_Exercise brief_. Would you repeat the listing below exactly, with no pictures in it?

········

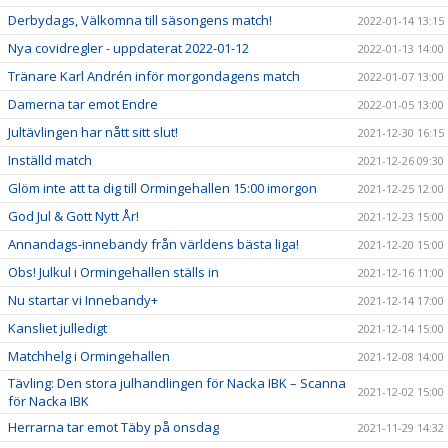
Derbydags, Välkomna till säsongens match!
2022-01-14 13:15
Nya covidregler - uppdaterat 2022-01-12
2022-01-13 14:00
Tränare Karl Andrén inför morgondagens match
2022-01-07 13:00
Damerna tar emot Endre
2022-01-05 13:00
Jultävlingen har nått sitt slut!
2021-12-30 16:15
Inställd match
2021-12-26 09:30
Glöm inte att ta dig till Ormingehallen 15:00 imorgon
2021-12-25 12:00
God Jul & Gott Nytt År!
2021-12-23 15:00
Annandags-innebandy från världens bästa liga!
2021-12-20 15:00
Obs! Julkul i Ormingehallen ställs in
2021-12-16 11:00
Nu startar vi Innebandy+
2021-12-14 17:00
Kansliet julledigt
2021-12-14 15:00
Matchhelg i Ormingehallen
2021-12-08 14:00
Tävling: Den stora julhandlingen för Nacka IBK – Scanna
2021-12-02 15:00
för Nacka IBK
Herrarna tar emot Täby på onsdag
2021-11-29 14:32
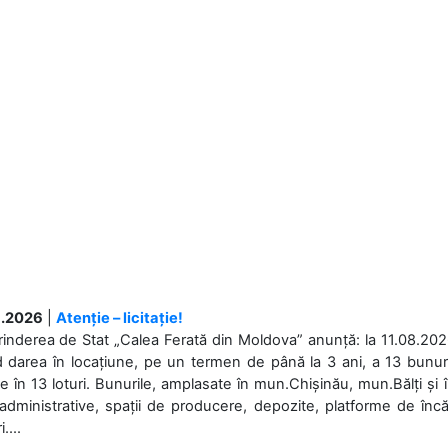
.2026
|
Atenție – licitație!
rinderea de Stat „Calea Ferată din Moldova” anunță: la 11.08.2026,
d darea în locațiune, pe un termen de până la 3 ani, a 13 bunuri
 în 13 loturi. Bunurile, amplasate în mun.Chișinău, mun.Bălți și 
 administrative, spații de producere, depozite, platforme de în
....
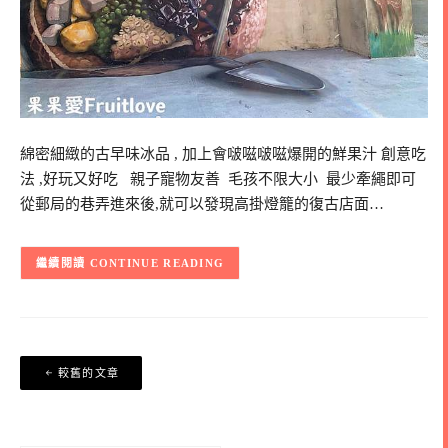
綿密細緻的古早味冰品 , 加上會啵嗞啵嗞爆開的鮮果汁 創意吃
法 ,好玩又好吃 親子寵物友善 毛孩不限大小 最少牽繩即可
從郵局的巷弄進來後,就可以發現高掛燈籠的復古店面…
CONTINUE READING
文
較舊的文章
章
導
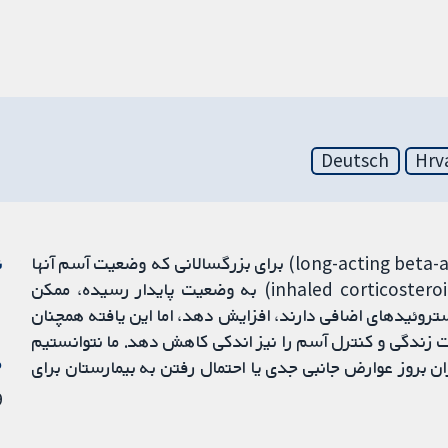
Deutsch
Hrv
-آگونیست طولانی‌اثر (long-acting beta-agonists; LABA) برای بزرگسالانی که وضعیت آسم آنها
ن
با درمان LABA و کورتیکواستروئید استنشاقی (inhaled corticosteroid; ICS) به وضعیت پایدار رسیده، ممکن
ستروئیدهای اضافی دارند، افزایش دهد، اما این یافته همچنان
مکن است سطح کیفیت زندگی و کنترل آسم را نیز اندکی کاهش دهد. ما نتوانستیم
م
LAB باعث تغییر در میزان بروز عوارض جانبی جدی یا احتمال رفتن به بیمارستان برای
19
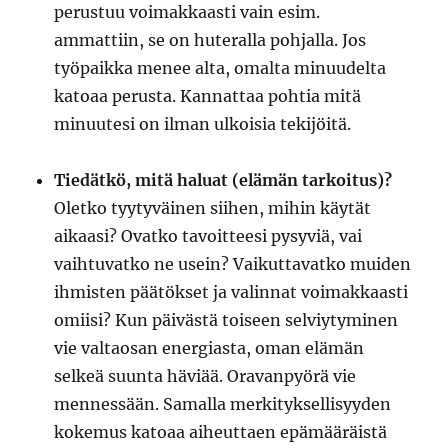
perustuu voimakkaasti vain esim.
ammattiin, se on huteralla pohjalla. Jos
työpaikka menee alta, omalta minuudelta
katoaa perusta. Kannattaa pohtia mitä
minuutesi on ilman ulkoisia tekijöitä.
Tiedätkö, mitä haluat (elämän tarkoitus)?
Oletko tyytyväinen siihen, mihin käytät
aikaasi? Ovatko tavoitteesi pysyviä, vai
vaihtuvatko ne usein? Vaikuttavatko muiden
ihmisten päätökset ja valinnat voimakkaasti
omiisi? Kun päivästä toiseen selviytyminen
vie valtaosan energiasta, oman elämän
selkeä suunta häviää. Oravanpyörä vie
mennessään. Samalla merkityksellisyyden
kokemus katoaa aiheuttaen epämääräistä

········

_Completed task_.
Derbydags, Välkomna till säsongens match!
2022-01-14 13:15
Nya covidregler - uppdaterat 2022-01-12
2022-01-13 14:00
Tränare Karl Andrén inför morgondagens match
2022-01-07 13:00
Damerna tar emot Endre
2022-01-05 13:00
Jultävlingen har nått sitt slut!
2021-12-30 16:15
Inställd match
2021-12-26 09:30
Glöm inte att ta dig till Ormingehallen 15:00 imorgon
2021-12-25 12:00
God Jul & Gott Nytt År!
2021-12-23 15:00
Annandags-innebandy från världens bästa liga!
2021-12-20 15:00
Obs! Julkul i Ormingehallen ställs in
2021-12-16 11:00
Nu startar vi Innebandy+
2021-12-14 17:00
Kansliet julledigt
2021-12-14 15:00
Matchhelg i Ormingehallen
2021-12-08 14:00
Tävling: Den stora julhandlingen för Nacka IBK – Scanna
2021-12-02 15:00
för Nacka IBK
Herrarna tar emot Täby på onsdag
2021-11-29 14:32
.2026
|
Atenție – licitație!
rinderea de Stat „Calea Ferată din Moldova” anunță: la 11.08.2026,
d darea în locațiune, pe un termen de până la 3 ani, a 13 bunuri
 în 13 loturi. Bunurile, amplasate în mun.Chișinău, mun.Bălți și 
 administrative, spații de producere, depozite, platforme de în
....
綿密細緻的古早味冰品 , 加上會啵嗞啵嗞爆開的鮮果汁 創意吃
法 ,好玩又好吃 親子寵物友善 毛孩不限大小 最少牽繩即可
從郵局的巷弄進來後,就可以發現高掛燈籠的復古店面…
CONTINUE READING
文
較舊的文章
章
導
Deutsch
Hrv
-آگونیست طولانی‌اثر (long-acting beta-agonists; LABA) برای بزرگسالانی که وضعیت آسم آنها
ن
با درمان LABA و کورتیکواستروئید استنشاقی (inhaled corticosteroid; ICS) به وضعیت پایدار رسیده، ممکن
ستروئیدهای اضافی دارند، افزایش دهد، اما این یافته همچنان
مکن است سطح کیفیت زندگی و کنترل آسم را نیز اندکی کاهش دهد. ما نتوانستیم
م
LAB باعث تغییر در میزان بروز عوارض جانبی جدی یا احتمال رفتن به بیمارستان برای
19
perustuu voimakkaasti vain esim.
ammattiin, se on huteralla pohjalla. Jos
työpaikka menee alta, omalta minuudelta
katoaa perusta. Kannattaa pohtia mitä
minuutesi on ilman ulkoisia tekijöitä.
Tiedätkö, mitä haluat (elämän tarkoitus)?
Oletko tyytyväinen siihen, mihin käytät
aikaasi? Ovatko tavoitteesi pysyviä, vai
vaihtuvatko ne usein? Vaikuttavatko muiden
ihmisten päätökset ja valinnat voimakkaasti
omiisi? Kun päivästä toiseen selviytyminen
vie valtaosan energiasta, oman elämän
selkeä suunta häviää. Oravanpyörä vie
mennessään. Samalla merkityksellisyyden
kokemus katoaa aiheuttaen epämääräistä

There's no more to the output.